++++ VORLIEGENDE DATEN ++++

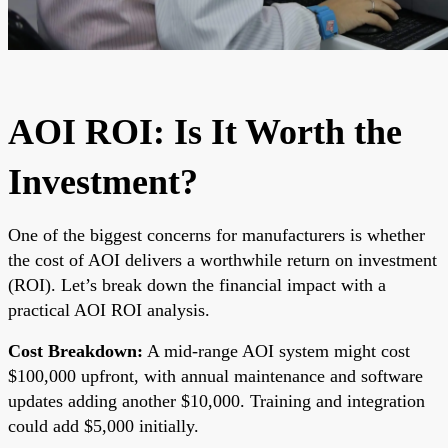
AOI ROI: Is It Worth the
Investment?
One of the biggest concerns for manufacturers is whether
the cost of AOI delivers a worthwhile return on investment
(ROI). Let’s break down the financial impact with a
practical AOI ROI analysis.
Cost Breakdown:
A mid-range AOI system might cost
$100,000 upfront, with annual maintenance and software
updates adding another $10,000. Training and integration
could add $5,000 initially.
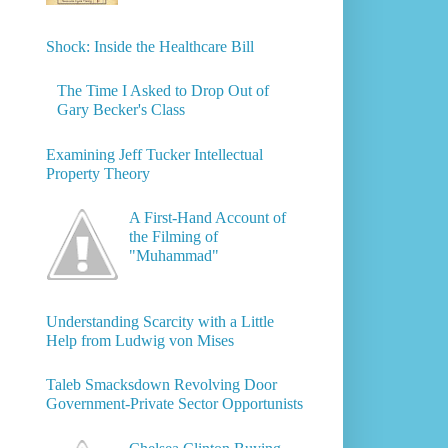
Shock: Inside the Healthcare Bill
The Time I Asked to Drop Out of
Gary Becker's Class
Examining Jeff Tucker Intellectual
Property Theory
A First-Hand Account of
the Filming of
"Muhammad"
Understanding Scarcity with a Little
Help from Ludwig von Mises
Taleb Smacksdown Revolving Door
Government-Private Sector Opportunists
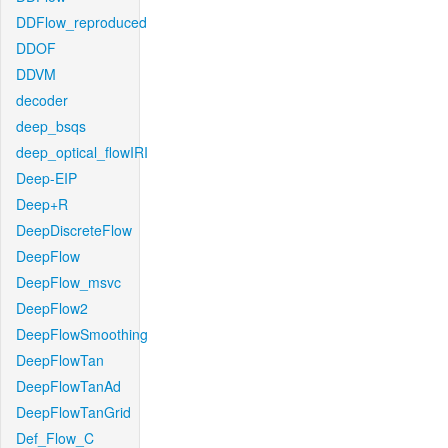
DDFlow_reproduced
DDOF
DDVM
decoder
deep_bsqs
deep_optical_flowIRI
Deep-EIP
Deep+R
DeepDiscreteFlow
DeepFlow
DeepFlow_msvc
DeepFlow2
DeepFlowSmoothing
DeepFlowTan
DeepFlowTanAd
DeepFlowTanGrid
Def_Flow_C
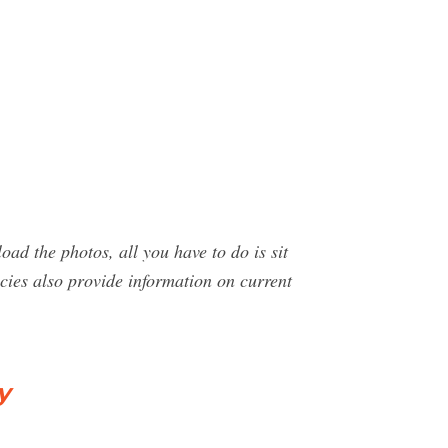
oad the photos, all you have to do is sit
cies also provide information on current
y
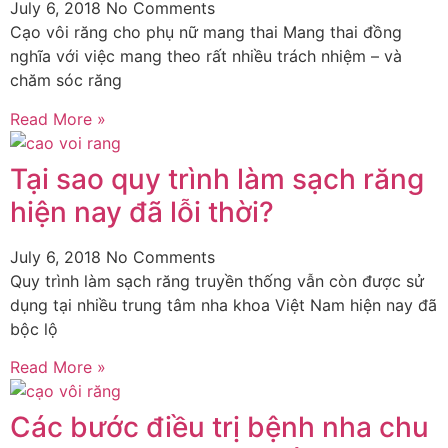
July 6, 2018
No Comments
Cạo vôi răng cho phụ nữ mang thai Mang thai đồng
nghĩa với việc mang theo rất nhiều trách nhiệm – và
chăm sóc răng
Read More »
Tại sao quy trình làm sạch răng
hiện nay đã lỗi thời?
July 6, 2018
No Comments
Quy trình làm sạch răng truyền thống vẫn còn được sử
dụng tại nhiều trung tâm nha khoa Việt Nam hiện nay đã
bộc lộ
Read More »
Các bước điều trị bệnh nha chu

++++

DEINE AUFGABE -
Gib aus den Daten oben die Zeilen von der Zeile mit „Shock: Inside the Healthcare Bill“ bis zur Zeile mit „Government-Private Sector Opportunists“ wortgetreu wieder, beide eingeschlossen.

LÖSUNG DER ÜBUNG -
Shock: Inside the Healthcare Bill
The Time I Asked to Drop Out of
Gary Becker's Class
Examining Jeff Tucker Intellectual
Property Theory
A First-Hand Account of
the Filming of
"Muhammad"
Understanding Scarcity with a Little
Help from Ludwig von Mises
Taleb Smacksdown Revolving Door
Government-Private Sector Opportunists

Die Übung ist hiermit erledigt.